Reflections (in a Crystal Wind)

Photograph by WizenedEye.com © 2006

If there's a way to say I'm sorry, perhaps I'll stay another evening, beside your door, and watch the moon rise, inside your window, where jewels are falling, and flowers weeping, and strangers laughing, because you're dreaming that I have gone.

They sang a mix of what was called “folk” and “old-timey” music. There was the Carter family’s “Gold Watch and Chain,” Gordon Lightfoot’s “That’s What You Get for Lovin’ Me,” Richard and Mimi Farina’s “Children of Darkness.” It’s hard to imagine now, but for a while they were even pretty keen on John Denver. “Follow Me,” was the one they did best, or maybe it was “Leavin’ on a Jet Plane.” There were a lot of songs about love lost, as I think about it.

And if I don't know why I'm going, perhaps I'll wait beside the pathway where no one's coming, and count the questions I turned away from, or closed my eyes to, or had no time for, or passed right over because the answers would shame my pride.

It happened more than once; in fact, they could almost depend on it happening. The song would be progressing along and then they’d both accidentally skip a verse - the same verse - or rearrange the lines - the same lines in the same way. Or they’d wind the tempo down impromptu and end a cappella. They never practiced enough to work those things out.

I've heard them say the word "forever", but I don't know if words have meaning, when they are promised in fear of losing what can't be borrowed, or lent in blindness, or blessed by pageantry, or sold by preachers, while you're still walking your separate ways.

During that time they were musical soul-mates. They might have been more, but in her heart of hearts she knew that music was only one piece of her, a piece that would be important but would not define her. He thought he knew her, but he didn’t really; he saw her through rose-colored glasses. She was self-centered and not altogether honest, sharing her musical soul with one man while her heart was shared with another.

Sometimes we bind ourselves together, and seldom know the harm in binding the only feeling that cries for freedom and needs unfolding, and understanding, and time for holding a simple mirror with one reflection to call your own.

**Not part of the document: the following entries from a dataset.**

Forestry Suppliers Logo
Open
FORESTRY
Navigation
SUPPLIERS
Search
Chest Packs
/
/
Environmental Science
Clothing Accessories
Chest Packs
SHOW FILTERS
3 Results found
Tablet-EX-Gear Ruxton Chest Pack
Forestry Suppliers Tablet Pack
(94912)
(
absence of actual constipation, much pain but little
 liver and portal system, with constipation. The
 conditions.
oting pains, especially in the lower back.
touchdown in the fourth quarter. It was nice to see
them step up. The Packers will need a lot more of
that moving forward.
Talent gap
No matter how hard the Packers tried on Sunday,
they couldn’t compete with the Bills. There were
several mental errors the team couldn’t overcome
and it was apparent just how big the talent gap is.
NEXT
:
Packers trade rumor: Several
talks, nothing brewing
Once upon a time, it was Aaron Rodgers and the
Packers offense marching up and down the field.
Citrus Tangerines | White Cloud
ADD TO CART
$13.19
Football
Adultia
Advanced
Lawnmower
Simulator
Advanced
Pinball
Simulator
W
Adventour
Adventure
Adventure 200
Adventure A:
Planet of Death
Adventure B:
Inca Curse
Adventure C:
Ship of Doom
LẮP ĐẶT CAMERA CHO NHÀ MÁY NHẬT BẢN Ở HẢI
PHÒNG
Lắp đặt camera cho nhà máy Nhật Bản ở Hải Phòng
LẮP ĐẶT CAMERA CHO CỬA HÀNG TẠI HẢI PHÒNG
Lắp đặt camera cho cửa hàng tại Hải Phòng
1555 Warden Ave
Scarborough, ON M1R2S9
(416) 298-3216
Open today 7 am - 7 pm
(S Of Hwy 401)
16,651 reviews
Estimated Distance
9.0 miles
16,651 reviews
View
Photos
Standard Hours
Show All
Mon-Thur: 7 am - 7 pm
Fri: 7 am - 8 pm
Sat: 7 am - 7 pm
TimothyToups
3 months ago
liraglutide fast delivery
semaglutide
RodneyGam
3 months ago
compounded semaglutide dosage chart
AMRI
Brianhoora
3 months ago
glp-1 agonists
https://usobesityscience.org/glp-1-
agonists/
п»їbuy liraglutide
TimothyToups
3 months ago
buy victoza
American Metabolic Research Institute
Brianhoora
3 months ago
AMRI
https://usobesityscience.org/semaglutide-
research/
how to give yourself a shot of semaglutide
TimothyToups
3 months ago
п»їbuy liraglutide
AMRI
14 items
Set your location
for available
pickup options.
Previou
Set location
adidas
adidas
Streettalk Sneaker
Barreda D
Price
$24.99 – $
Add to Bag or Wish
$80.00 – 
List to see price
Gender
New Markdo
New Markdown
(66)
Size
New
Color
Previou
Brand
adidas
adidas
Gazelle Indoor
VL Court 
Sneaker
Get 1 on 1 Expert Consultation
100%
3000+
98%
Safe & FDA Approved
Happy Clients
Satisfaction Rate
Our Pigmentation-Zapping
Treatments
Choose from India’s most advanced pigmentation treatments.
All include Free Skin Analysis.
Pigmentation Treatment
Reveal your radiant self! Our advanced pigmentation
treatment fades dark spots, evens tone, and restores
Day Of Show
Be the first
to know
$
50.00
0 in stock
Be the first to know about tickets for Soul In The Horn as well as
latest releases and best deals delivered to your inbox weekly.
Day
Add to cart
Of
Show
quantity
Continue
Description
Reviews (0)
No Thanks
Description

The morning she left Norfolk, they kissed. It had been a late night and a long weekend, and in her exhaustion she momentarily confused which was heart and which was soul, where she was and who she was with. It was a kiss so hot and deep she still remembers it clearly, so hot and deep that it made her wonder if perhaps she could make music her life’s work, so hot and deep that she snapped from her foggy presence and drew away, knowing that not to do so quickly would lead her where it would be a mistake to go.

If there's an end to all our dreaming, perhaps I'll go while you're still standing beside your door, and I'll remember your hands encircling a bowl of moonstones, a lamp of childhood, a robe of roses, because your sorrows were still unborn.*

Old guitar strings and young hearts break, but life goes on. They went their separate ways and they each made their own music, and as she knew, it would be more a part of him than it ever was a part of her.